* Description of the task: Rewrite the records from the start through the line holding "text_box 12 [1012, 723, 1084, 781]", both ends included, changing "bbox" to "bounding box" and leaving everything else the same.

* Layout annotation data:
##############################
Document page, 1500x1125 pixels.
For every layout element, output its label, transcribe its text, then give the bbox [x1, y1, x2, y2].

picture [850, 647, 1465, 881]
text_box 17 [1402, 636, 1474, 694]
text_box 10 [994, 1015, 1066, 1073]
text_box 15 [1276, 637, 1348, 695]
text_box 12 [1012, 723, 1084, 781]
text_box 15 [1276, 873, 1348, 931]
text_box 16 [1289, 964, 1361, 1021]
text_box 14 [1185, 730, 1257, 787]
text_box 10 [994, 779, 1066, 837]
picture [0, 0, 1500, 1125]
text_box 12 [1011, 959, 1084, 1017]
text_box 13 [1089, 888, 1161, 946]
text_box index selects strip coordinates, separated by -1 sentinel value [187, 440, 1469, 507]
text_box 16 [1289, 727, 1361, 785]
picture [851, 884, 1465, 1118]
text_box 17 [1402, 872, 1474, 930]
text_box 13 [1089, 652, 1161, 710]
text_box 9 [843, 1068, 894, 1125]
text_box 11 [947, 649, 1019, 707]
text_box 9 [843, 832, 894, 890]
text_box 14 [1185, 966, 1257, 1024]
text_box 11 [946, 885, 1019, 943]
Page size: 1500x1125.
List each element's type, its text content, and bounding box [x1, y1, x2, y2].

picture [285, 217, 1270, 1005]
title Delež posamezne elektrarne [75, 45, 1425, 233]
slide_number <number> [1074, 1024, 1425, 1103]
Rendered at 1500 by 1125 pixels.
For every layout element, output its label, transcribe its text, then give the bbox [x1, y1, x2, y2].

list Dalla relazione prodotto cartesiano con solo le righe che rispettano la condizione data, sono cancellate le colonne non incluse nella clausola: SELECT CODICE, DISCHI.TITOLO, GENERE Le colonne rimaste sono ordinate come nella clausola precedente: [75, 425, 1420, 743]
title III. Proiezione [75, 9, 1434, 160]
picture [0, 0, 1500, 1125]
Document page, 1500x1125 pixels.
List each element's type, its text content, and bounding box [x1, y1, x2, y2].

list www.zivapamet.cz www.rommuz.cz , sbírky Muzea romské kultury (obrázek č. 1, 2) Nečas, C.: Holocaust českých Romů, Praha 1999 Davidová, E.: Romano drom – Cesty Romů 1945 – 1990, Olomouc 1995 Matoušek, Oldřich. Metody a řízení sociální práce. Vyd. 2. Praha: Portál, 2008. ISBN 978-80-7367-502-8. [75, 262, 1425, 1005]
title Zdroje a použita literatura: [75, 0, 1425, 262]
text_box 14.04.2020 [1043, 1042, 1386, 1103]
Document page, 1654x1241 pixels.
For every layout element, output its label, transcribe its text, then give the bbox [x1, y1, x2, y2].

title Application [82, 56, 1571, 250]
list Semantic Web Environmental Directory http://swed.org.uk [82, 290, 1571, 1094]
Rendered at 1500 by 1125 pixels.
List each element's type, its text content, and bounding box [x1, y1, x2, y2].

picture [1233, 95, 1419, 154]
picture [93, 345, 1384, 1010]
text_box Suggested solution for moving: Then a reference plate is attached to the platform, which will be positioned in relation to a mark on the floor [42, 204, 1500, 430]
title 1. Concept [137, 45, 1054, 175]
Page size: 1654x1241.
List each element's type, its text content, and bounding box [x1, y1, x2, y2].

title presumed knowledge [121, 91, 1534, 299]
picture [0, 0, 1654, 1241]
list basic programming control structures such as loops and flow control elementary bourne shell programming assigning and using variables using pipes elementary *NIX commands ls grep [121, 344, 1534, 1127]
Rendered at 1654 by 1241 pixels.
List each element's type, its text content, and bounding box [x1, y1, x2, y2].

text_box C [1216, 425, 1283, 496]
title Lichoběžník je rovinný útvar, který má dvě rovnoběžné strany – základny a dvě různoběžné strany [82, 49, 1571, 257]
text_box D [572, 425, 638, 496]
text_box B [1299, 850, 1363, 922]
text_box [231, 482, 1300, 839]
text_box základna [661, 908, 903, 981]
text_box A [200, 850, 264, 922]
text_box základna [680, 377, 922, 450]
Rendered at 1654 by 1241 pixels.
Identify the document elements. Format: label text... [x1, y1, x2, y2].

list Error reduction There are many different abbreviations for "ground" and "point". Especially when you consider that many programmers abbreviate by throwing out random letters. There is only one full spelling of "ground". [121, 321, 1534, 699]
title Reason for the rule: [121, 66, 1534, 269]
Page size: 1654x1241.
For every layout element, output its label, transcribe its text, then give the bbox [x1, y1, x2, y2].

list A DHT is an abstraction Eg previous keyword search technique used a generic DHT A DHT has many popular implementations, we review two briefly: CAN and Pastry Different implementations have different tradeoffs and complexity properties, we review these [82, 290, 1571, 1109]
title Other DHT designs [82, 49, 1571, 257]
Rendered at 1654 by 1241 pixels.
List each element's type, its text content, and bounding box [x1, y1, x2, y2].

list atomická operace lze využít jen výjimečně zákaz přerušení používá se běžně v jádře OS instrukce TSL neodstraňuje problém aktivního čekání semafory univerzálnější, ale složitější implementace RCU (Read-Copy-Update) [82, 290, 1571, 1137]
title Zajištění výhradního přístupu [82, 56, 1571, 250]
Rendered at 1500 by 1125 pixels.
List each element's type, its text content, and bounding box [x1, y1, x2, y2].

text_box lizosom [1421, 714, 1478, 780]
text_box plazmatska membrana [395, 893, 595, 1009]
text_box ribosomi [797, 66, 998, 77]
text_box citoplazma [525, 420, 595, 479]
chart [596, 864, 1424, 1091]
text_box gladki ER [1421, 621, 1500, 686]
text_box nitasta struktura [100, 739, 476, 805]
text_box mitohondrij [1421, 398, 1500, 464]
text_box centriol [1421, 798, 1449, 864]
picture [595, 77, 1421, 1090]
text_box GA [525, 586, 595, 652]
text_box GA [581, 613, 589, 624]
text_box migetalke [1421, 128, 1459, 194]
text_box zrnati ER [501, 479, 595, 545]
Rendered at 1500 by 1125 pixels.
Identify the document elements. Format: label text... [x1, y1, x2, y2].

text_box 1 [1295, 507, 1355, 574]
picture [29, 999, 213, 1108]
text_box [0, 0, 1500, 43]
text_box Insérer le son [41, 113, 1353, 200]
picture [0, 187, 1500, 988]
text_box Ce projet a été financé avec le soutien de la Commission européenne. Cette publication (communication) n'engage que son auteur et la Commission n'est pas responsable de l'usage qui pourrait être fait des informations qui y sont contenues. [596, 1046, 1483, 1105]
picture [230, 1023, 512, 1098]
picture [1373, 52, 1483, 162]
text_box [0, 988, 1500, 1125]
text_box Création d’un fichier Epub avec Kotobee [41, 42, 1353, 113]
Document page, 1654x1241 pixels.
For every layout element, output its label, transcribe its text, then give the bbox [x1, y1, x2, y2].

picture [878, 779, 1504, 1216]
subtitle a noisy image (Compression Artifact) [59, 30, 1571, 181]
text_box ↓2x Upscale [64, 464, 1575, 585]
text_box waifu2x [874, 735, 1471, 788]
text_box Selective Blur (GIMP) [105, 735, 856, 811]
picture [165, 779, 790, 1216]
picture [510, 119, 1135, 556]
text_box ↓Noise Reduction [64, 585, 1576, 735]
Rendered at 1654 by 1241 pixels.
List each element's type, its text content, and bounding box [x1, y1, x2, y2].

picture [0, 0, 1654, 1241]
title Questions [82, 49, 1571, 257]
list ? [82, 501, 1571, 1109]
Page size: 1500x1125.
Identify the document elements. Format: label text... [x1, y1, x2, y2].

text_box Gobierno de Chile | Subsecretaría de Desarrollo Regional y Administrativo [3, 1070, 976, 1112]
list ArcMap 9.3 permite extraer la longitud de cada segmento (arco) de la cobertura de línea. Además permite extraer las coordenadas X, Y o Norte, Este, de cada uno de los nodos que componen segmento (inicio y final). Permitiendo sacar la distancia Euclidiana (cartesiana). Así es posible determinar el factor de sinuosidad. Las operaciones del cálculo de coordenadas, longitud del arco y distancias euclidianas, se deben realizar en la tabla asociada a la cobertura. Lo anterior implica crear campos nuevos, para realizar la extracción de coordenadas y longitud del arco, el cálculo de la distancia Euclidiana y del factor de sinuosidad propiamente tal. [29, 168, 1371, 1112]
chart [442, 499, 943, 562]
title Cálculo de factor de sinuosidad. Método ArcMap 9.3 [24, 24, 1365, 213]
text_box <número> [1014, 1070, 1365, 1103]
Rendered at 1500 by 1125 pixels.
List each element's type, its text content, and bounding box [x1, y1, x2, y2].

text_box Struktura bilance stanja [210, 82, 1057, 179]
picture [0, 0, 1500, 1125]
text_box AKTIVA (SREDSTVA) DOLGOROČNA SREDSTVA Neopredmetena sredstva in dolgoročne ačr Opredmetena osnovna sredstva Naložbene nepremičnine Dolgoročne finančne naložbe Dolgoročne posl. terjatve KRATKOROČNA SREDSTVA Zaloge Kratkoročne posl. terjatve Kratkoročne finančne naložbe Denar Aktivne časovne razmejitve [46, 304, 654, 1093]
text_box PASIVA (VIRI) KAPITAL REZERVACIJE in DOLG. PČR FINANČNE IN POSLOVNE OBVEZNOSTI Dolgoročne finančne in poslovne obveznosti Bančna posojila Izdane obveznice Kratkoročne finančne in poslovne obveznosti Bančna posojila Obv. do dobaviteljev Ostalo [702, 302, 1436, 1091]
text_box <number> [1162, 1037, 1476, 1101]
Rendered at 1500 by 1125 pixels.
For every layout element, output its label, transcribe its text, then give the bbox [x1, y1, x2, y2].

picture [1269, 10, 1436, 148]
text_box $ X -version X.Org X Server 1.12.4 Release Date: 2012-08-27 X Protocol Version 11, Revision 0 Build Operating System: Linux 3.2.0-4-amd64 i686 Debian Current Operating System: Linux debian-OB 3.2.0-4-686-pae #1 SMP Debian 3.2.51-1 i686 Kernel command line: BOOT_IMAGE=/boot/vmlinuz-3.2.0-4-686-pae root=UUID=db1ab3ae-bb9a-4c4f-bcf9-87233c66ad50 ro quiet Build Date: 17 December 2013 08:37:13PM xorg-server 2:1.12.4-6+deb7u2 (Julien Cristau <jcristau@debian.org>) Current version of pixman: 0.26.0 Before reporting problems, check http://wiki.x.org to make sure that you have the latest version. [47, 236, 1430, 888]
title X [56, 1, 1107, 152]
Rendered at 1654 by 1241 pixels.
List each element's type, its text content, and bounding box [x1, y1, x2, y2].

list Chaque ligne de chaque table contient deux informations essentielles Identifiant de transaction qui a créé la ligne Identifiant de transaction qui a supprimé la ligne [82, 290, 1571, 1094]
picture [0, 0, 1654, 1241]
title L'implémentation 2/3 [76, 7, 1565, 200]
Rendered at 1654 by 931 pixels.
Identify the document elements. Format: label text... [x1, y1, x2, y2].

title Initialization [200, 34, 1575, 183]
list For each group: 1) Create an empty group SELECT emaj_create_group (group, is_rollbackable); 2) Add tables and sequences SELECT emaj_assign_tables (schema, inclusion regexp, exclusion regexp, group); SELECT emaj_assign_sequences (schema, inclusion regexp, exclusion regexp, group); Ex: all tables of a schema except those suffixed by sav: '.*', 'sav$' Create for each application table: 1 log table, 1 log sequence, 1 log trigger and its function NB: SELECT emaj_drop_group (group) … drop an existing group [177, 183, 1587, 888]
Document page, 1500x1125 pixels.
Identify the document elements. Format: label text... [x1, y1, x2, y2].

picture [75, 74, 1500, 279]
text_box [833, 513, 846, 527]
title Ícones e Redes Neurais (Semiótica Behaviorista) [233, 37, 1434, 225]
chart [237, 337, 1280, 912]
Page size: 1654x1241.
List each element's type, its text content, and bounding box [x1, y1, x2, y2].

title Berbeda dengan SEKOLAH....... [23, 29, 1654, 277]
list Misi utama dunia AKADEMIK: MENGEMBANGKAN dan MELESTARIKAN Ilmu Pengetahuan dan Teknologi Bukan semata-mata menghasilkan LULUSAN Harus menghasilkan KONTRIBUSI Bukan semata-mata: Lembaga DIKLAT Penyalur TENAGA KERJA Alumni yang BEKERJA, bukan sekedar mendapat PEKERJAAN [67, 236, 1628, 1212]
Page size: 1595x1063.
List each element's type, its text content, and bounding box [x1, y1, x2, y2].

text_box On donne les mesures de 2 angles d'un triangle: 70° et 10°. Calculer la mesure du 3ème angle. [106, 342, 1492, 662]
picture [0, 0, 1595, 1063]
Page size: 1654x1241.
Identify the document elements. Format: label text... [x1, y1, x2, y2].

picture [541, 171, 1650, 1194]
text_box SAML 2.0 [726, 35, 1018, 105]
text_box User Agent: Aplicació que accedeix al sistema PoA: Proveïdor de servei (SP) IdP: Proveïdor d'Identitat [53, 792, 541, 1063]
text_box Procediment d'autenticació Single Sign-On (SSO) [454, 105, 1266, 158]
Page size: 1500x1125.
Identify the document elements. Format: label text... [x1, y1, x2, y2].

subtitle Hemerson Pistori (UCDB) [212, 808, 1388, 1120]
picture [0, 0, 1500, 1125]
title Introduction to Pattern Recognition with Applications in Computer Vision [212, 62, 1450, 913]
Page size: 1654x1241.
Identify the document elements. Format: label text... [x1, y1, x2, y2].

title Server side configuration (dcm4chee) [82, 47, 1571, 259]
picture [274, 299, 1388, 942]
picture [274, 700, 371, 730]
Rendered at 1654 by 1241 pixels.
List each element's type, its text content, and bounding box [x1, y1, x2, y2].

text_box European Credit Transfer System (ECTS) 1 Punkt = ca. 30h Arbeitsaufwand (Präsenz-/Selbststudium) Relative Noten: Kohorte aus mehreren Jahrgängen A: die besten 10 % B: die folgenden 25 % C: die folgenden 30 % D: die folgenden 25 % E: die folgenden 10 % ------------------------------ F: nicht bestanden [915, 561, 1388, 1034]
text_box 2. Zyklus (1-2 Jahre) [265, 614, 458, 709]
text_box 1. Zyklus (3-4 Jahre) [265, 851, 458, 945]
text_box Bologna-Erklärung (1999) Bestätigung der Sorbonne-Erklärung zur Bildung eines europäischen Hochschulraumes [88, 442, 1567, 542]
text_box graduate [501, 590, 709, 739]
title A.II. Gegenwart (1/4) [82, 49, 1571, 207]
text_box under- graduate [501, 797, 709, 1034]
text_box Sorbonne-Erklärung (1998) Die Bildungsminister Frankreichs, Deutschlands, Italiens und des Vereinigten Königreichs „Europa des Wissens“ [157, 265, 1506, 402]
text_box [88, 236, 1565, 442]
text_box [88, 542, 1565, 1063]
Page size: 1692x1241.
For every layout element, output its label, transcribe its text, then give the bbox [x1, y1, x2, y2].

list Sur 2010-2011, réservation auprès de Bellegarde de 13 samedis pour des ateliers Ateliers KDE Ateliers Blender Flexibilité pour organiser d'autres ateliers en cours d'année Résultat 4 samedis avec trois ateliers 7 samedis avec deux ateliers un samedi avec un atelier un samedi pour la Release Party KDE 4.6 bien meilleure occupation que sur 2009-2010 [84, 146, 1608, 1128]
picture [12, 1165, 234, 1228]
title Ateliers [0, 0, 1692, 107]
##############################
* Written solution:
Document page, 1500x1125 pixels.
For every layout element, output its label, transcribe its text, then give the bounding box [x1, y1, x2, y2].

picture [850, 647, 1465, 881]
text_box 17 [1402, 636, 1474, 694]
text_box 10 [994, 1015, 1066, 1073]
text_box 15 [1276, 637, 1348, 695]
text_box 12 [1012, 723, 1084, 781]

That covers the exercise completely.